# 20L (44lbs) of Coconut Oil for $50 - no tax!  Woot woot!



## 100%Natural (Jul 17, 2013)

After reading a post on here about Bedessee's service not being good, I decided to check them out myself after the owner apologized for an experience another soaper had with them a few years ago. 

Well, low and behold their service has been nothing but fantastic and the quality of their coconut oil is far better than what I have been getting from other suppliers!  Not to mention you're going directly to the wholesaler instead of yet another supplier so it's cheaper!!

Where else can you find 20L (44lbs) of coconut oil for $50 - no tax either! 

Woot woot!

http://www.bedessee.com/canada/SOAP.HTM

I believe they are in the states as well for our fellow US soapers.


----------



## robtr31 (Jul 17, 2013)

are they located in Ontario , how was shipping costs or did u pickup thanks


----------



## 100%Natural (Jul 17, 2013)

They are in Toronto, but could be elsewhere. I arranged for my own shipping through Fedex.  The shipping cost was $26.00 including tax and labels - I live in Ontario.  I've been emailing back and forth with the owner about shipping options so I will be interested to see if he can help us cut that cost.

Even with shipping costs, it's still less than what I was paying previously and add in the no tax and I've cut my costs already.

A bonus to their CO I've noticed is that the soda ash I was getting has all but disappeared and the batter is super smooth compared to other suppliers CO being grainy at times.  No white crust (stearic) on the CO either which was a problem I was having with my previous supplier.  

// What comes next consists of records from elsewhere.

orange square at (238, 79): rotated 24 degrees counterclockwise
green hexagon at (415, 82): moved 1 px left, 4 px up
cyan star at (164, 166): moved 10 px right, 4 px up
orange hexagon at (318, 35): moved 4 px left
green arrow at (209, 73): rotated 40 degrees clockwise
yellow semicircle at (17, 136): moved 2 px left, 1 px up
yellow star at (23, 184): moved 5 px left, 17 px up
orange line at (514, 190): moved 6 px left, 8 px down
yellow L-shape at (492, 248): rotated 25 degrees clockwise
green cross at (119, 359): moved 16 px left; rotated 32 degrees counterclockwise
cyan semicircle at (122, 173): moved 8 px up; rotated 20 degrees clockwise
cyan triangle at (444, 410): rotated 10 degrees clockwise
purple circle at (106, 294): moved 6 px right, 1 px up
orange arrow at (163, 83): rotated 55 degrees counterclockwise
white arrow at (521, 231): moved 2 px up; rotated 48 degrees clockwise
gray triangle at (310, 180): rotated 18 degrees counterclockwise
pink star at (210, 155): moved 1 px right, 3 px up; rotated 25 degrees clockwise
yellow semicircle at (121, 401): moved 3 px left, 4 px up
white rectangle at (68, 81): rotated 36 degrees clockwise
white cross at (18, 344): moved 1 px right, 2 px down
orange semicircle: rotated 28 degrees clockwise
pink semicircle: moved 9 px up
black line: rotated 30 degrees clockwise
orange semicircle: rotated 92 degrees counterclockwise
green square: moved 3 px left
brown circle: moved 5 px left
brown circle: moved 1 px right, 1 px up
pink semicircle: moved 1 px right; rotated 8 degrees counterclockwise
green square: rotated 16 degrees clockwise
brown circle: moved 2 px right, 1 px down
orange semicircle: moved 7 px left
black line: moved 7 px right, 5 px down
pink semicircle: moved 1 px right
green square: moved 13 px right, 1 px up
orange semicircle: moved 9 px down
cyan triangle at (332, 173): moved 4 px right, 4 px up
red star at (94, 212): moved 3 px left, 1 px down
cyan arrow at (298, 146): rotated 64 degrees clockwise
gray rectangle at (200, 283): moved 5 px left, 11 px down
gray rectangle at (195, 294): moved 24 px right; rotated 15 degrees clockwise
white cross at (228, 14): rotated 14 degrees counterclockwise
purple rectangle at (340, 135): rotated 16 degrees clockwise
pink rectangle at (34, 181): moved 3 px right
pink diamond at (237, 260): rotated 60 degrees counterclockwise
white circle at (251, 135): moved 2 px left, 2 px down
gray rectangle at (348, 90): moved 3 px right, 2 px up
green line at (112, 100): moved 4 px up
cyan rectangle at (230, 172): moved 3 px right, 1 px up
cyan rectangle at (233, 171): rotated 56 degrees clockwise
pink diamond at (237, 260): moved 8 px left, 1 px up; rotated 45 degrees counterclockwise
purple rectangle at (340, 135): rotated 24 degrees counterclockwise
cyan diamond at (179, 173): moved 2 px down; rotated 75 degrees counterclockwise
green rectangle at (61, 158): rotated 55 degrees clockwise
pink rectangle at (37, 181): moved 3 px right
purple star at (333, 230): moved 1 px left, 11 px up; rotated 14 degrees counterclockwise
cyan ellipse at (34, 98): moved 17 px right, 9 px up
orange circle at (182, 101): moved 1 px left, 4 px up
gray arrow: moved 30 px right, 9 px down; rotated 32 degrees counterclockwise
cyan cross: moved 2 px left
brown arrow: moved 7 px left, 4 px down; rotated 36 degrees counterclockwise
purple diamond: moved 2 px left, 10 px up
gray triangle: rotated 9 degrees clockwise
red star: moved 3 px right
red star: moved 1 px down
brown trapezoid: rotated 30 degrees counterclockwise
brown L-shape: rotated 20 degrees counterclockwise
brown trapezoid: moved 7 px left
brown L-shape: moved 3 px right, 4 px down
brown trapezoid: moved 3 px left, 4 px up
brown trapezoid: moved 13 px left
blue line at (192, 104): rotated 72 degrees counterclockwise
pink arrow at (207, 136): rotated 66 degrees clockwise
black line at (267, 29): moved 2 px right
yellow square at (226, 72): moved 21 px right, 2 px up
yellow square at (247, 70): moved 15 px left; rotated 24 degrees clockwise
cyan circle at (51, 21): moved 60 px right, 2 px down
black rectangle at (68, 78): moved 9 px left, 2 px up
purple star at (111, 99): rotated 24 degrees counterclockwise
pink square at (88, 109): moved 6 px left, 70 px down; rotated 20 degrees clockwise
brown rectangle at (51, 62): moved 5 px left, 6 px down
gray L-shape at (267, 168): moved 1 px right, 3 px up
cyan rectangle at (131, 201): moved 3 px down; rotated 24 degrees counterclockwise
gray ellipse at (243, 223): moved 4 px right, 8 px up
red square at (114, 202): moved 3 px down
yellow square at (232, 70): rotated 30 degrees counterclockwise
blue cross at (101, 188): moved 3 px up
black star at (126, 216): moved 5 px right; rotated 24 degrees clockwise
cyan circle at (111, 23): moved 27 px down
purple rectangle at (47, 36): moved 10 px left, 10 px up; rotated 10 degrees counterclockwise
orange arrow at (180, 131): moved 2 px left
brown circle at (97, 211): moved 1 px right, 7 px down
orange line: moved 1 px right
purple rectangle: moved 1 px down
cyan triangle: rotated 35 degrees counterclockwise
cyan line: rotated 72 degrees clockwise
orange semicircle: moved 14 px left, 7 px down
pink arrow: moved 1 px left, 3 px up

I'm impressed with the quality and their service and communication has been outstanding.


----------



## HerbalEarthling (Jul 17, 2013)

Hey I was looking at their website and it's kind of a mess but I am in the search for a cheaper coconut oil.  I have been getting mine from Essential Depot and right now, 2 gallons (~15lbs) for around $54 with 1 pound of cocoa butter free (it's a special right now, they arrive broken up a bit which is why I think they are on special).  I don't really like the quality of the coconut oil as it really doesn't have much of a smell to it.  Maybe it's fractionated?  Anywho, I would really love to find cheaper coconut oil than what I'm paying now, but the website has me taken back a bit.  Go for it?


----------



## 100%Natural (Jul 17, 2013)

If you're looking for CO to have a coconut smell in soaping, you likely won't find it and even if you did, the scent would not survive saponification.  CO for soaping is RBD which doesn't have a scent to it.  I would definitely go for it because you'd be hard pressed to find a better deal on a high quality CO.

Once you get around the website, they will email you information and payment options.

A better website would definitely be great, but it was worth the extra step or two to get it.


----------



## dagmar88 (Jul 17, 2013)

HerbalEarthling said:


> I don't really like the quality of the coconut oil as it really doesn't have much of a smell to it.  Maybe it's fractionated?




Refined. Fractionated is liquid at room temp.


----------



## judymoody (Jul 17, 2013)

HerbalEarthling said:


> Hey I was looking at their website and it's kind of a mess but I am in the search for a cheaper coconut oil.  I have been getting mine from Essential Depot and right now, 2 gallons (~15lbs) for around $54 with 1 pound of cocoa butter free (it's a special right now, they arrive broken up a bit which is why I think they are on special).  I don't really like the quality of the coconut oil as it really doesn't have much of a smell to it.  Maybe it's fractionated?  Anywho, I would really love to find cheaper coconut oil than what I'm paying now, but the website has me taken back a bit.  Go for it?



You can do better at Soapers' Choice.  A gallon of CO is $13.  3 gallons plus shipping (I put in my old Baltimore zip code) comes to $53.68.

As was said earlier, only virgin CO will have a scent and the lye will kill it.


----------



## bodhi (Jul 17, 2013)

Too bad.  I was sooo hoping for a cheaper non rbd coconut but alas i dont think that will ever happen.  Very impressive that they put it right out there that it is rbd.  That rarely happens so kudos to them.


----------